Average 99th percentile latency again showed the Optane-based vSAN to be dramatically faster with aggregate scores of 42.9ms and 55.63ms with DR on compared to the non-Optane’s 126.02ms and with DR on, 212.42ms.

VDBench Workload Analysis

When it comes to benchmarking storage arrays, application testing is best and synthetic testing comes in second place. While not a perfect representation of actual workloads, synthetic tests do help to baseline storage devices with a repeatability factor that makes it easy to do apples-to-apples comparison between competing solutions. These workloads offer a range of different testing profiles ranging from "four corners" tests, common database transfer size tests, as well as trace captures from different VDI environments. All of these tests leverage the common vdBench workload generator, with a scripting engine to automate and capture results over a large compute testing cluster. This allows us to repeat the same workloads across a wide range of storage devices, including flash arrays and individual storage devices.

Profiles:

  • 4K Random Read: 100% Read, 128 threads, 0-120% iorate
  • 4K Random Write: 100% Write, 64 threads, 0-120% iorate
  • 64K Sequential Read: 100% Read, 16 threads, 0-120% iorate
  • 64K Sequential Write: 100% Write, 8 threads, 0-120% iorate
  • Synthetic Database: SQL and Oracle
  • VDI Full Clone and Linked Clone Traces

For the VDBench test we will only be looking at the Optane Supermicro version of vSAN and we will be looking at having DR either on (referred to as DR from here on) or off (referred to as Raw from here on). In our first test for peak 4K random read, the Raw had sub-millisecond latency until roughly 440K IOPS and peaked at 521,599 IOPS with a latency of 4.65ms. The DR started just under 1ms before going over and peaked at 406,322 IOPS with a latency of 7.32ms.

> **WRITTEN INSTRUCTION A**: From the vSAN benchmark excerpt, transcribe the passage starting at "When it comes" and ending at "individual storage devices.".

> **EXTRACTED ENTRIES**:

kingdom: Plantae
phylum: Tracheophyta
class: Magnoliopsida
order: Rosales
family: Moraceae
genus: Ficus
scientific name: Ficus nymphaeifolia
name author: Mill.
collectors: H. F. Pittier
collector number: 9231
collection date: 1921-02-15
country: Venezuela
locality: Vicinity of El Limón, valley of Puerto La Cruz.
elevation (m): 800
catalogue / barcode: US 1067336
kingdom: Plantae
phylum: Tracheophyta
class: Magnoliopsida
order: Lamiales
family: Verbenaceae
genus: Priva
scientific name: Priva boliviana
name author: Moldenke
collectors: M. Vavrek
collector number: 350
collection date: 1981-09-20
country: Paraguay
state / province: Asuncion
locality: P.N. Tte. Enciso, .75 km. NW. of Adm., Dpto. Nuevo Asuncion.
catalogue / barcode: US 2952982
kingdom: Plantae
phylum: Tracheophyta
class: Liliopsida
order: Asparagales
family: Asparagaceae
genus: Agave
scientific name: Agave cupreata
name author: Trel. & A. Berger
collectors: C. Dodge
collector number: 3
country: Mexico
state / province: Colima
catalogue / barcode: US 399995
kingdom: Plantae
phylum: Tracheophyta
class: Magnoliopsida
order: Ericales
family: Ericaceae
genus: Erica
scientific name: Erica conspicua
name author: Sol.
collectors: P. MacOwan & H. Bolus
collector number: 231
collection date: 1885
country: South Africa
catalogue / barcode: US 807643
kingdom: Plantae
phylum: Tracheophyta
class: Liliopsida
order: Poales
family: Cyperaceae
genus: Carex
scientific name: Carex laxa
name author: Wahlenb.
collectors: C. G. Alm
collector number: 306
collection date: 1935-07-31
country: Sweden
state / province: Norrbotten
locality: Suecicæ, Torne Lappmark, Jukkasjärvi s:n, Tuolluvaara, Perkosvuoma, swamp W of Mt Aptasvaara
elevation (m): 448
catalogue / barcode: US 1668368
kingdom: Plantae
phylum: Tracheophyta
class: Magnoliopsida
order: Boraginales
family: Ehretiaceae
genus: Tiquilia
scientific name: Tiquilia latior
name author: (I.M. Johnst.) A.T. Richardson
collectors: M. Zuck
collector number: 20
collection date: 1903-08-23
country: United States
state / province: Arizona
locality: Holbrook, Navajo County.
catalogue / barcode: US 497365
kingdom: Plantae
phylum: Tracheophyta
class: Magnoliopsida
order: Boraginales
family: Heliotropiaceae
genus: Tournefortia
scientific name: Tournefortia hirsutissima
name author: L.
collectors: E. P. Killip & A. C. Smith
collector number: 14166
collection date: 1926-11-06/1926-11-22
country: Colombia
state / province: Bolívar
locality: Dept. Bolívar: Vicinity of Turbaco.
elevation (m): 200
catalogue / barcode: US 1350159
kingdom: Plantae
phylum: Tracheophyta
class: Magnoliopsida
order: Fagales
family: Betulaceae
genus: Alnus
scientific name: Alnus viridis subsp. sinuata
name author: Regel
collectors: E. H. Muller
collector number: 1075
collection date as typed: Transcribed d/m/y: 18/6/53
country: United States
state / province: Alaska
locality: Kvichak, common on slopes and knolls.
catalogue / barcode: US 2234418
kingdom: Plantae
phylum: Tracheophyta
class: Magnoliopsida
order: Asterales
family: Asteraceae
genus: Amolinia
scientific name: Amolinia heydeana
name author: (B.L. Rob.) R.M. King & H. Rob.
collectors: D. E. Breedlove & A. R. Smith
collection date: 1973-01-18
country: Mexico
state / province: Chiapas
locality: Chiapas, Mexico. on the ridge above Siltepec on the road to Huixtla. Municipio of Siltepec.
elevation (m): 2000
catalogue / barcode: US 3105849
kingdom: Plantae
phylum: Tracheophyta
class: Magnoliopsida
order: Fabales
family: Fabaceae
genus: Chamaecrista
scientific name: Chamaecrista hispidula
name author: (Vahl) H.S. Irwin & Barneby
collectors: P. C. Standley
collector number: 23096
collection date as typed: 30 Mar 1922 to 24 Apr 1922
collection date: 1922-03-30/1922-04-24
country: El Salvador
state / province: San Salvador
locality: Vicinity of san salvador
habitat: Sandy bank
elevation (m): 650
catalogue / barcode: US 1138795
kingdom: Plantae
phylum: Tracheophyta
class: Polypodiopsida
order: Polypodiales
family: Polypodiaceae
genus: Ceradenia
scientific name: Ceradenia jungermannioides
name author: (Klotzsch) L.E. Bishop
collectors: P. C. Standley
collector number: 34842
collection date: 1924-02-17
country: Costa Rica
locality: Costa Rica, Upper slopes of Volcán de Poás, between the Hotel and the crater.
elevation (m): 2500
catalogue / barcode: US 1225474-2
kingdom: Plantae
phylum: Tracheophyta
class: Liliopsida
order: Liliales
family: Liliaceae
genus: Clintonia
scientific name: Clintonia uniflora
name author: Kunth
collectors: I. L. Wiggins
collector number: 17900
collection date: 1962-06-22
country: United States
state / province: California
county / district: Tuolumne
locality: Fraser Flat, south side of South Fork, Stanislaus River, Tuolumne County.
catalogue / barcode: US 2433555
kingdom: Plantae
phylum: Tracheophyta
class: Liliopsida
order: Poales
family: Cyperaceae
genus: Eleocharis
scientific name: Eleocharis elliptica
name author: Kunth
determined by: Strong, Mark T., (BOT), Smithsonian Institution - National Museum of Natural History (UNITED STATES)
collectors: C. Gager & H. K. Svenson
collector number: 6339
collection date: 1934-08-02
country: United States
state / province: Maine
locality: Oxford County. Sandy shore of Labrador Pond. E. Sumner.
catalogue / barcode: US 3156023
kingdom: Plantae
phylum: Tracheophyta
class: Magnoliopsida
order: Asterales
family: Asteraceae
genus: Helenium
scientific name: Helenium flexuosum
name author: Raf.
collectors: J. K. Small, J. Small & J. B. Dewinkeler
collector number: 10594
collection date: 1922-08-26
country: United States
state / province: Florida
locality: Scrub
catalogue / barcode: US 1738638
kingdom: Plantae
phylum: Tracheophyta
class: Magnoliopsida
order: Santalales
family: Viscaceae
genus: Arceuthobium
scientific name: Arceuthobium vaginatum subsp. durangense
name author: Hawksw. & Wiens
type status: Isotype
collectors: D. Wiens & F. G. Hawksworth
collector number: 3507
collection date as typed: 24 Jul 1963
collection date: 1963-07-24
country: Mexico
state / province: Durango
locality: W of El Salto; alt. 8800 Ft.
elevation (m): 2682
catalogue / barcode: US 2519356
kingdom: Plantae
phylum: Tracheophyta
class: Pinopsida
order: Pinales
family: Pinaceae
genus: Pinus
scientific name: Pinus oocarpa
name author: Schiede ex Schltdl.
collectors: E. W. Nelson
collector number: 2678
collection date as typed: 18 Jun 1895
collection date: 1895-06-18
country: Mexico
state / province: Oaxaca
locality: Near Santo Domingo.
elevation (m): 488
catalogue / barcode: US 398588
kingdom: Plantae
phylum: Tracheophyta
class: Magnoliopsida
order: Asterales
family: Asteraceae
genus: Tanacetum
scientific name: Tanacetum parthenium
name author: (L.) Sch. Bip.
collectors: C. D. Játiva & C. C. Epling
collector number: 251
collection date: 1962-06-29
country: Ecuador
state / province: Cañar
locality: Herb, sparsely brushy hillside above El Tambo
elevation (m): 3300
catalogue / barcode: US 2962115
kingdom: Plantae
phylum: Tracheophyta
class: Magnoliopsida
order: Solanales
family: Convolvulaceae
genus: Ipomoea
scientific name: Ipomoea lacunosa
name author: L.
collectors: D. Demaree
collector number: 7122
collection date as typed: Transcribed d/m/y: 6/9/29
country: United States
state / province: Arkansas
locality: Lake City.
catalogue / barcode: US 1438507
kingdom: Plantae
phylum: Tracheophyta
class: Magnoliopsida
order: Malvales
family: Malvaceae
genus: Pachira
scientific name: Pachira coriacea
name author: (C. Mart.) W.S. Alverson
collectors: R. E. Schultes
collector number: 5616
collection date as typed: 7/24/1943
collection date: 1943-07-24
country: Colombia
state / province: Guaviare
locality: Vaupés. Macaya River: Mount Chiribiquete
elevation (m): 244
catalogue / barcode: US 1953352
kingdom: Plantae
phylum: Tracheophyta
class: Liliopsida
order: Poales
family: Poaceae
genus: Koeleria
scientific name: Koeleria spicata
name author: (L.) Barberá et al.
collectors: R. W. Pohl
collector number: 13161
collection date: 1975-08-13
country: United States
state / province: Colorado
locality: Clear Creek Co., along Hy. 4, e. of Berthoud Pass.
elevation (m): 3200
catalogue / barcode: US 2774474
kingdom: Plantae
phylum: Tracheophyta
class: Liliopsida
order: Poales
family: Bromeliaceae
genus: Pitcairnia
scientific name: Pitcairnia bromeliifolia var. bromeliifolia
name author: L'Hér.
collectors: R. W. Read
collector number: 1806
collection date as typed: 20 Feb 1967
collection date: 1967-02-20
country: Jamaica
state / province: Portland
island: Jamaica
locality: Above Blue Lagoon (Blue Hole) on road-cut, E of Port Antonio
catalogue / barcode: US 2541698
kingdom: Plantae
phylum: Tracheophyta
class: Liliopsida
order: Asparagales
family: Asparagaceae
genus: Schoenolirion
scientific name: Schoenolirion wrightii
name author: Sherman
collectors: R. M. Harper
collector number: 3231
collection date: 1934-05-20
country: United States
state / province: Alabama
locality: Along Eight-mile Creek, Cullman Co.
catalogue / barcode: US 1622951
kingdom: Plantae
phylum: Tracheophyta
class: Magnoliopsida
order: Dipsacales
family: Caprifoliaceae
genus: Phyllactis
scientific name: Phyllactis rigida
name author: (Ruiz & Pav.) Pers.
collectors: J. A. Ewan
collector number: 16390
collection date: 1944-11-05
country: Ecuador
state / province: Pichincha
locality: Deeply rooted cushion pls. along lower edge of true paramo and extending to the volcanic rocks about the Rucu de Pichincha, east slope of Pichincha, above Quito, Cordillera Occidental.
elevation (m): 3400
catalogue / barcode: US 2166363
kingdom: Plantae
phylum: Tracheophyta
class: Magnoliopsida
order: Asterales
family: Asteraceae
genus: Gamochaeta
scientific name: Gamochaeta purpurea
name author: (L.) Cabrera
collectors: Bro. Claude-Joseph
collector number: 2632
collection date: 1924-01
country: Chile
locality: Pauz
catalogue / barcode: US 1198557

> **WRITTEN INSTRUCTION B**: In the records, repeat word for word the lines starting at the line that contains "collection date: 1922-03-30/1922-04-24" and ending at the line that contains "collection date: 1962-06-22", with both of those lines included.

> **RIGHT ANSWER A**:
When it comes to benchmarking storage arrays, application testing is best and synthetic testing comes in second place. While not a perfect representation of actual workloads, synthetic tests do help to baseline storage devices with a repeatability factor that makes it easy to do apples-to-apples comparison between competing solutions. These workloads offer a range of different testing profiles ranging from "four corners" tests, common database transfer size tests, as well as trace captures from different VDI environments. All of these tests leverage the common vdBench workload generator, with a scripting engine to automate and capture results over a large compute testing cluster. This allows us to repeat the same workloads across a wide range of storage devices, including flash arrays and individual storage devices.

> **RIGHT ANSWER B**:
collection date: 1922-03-30/1922-04-24
country: El Salvador
state / province: San Salvador
locality: Vicinity of san salvador
habitat: Sandy bank
elevation (m): 650
catalogue / barcode: US 1138795
kingdom: Plantae
phylum: Tracheophyta
class: Polypodiopsida
order: Polypodiales
family: Polypodiaceae
genus: Ceradenia
scientific name: Ceradenia jungermannioides
name author: (Klotzsch) L.E. Bishop
collectors: P. C. Standley
collector number: 34842
collection date: 1924-02-17
country: Costa Rica
locality: Costa Rica, Upper slopes of Volcán de Poás, between the Hotel and the crater.
elevation (m): 2500
catalogue / barcode: US 1225474-2
kingdom: Plantae
phylum: Tracheophyta
class: Liliopsida
order: Liliales
family: Liliaceae
genus: Clintonia
scientific name: Clintonia uniflora
name author: Kunth
collectors: I. L. Wiggins
collector number: 17900
collection date: 1962-06-22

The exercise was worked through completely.